**ACTIVITY:** Everything from the line containing "filing cabinet [412,400,572,706]" to the last line of the data below should be copied word for word, and nothing else.
#### INFORMATION SHOWN ####
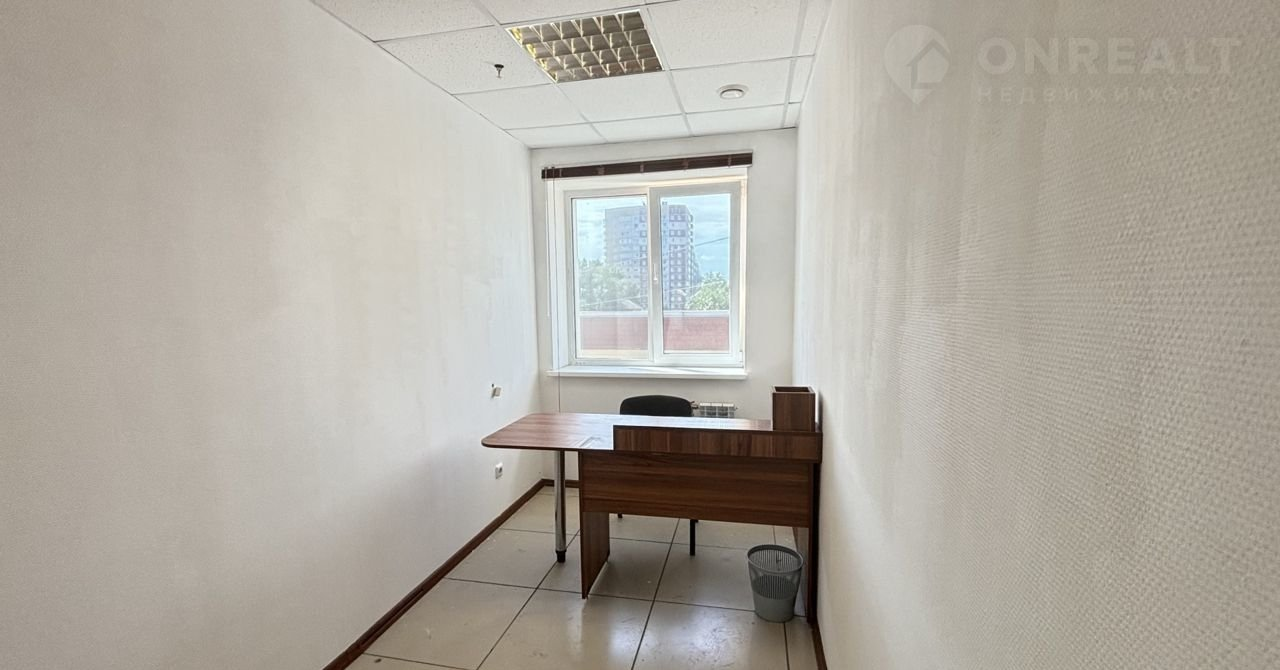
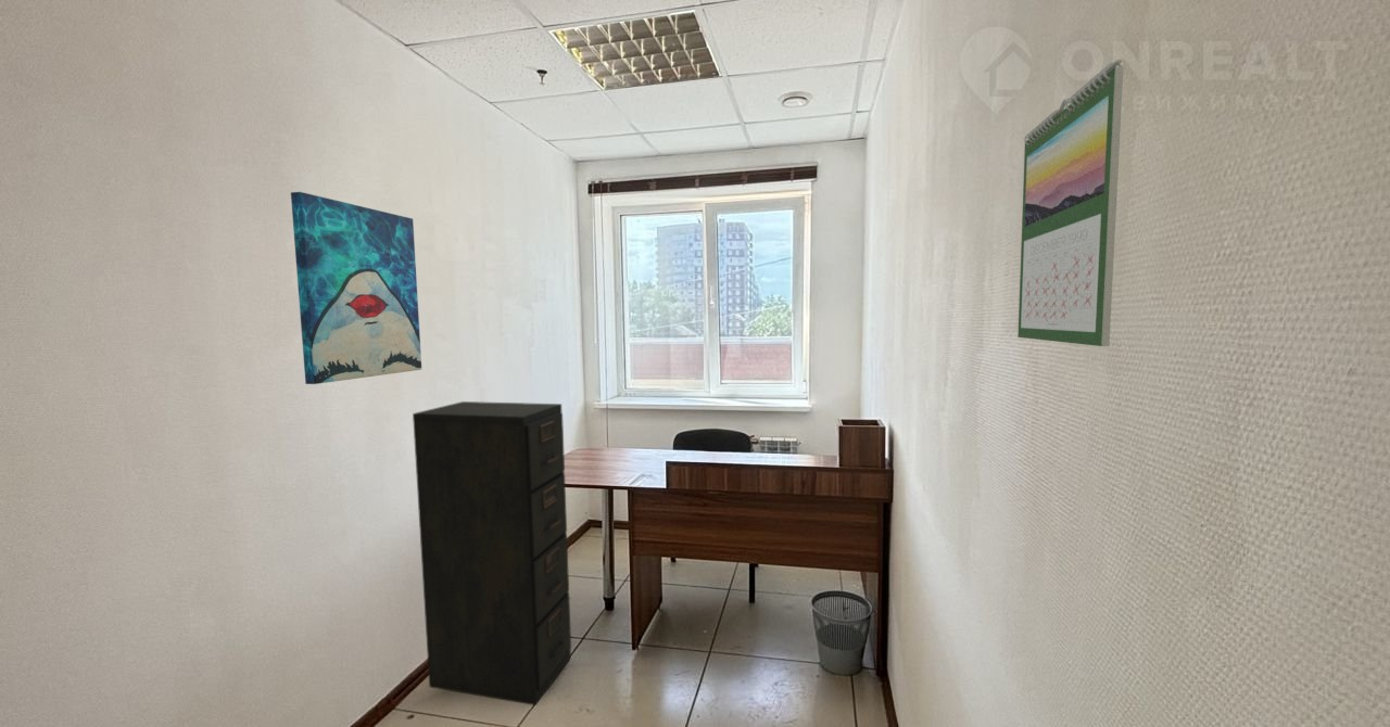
+ calendar [1016,59,1124,347]
+ filing cabinet [412,400,572,706]
+ wall art [290,191,422,385]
####
**YOUR SOLUTION:**
+ filing cabinet [412,400,572,706]
+ wall art [290,191,422,385]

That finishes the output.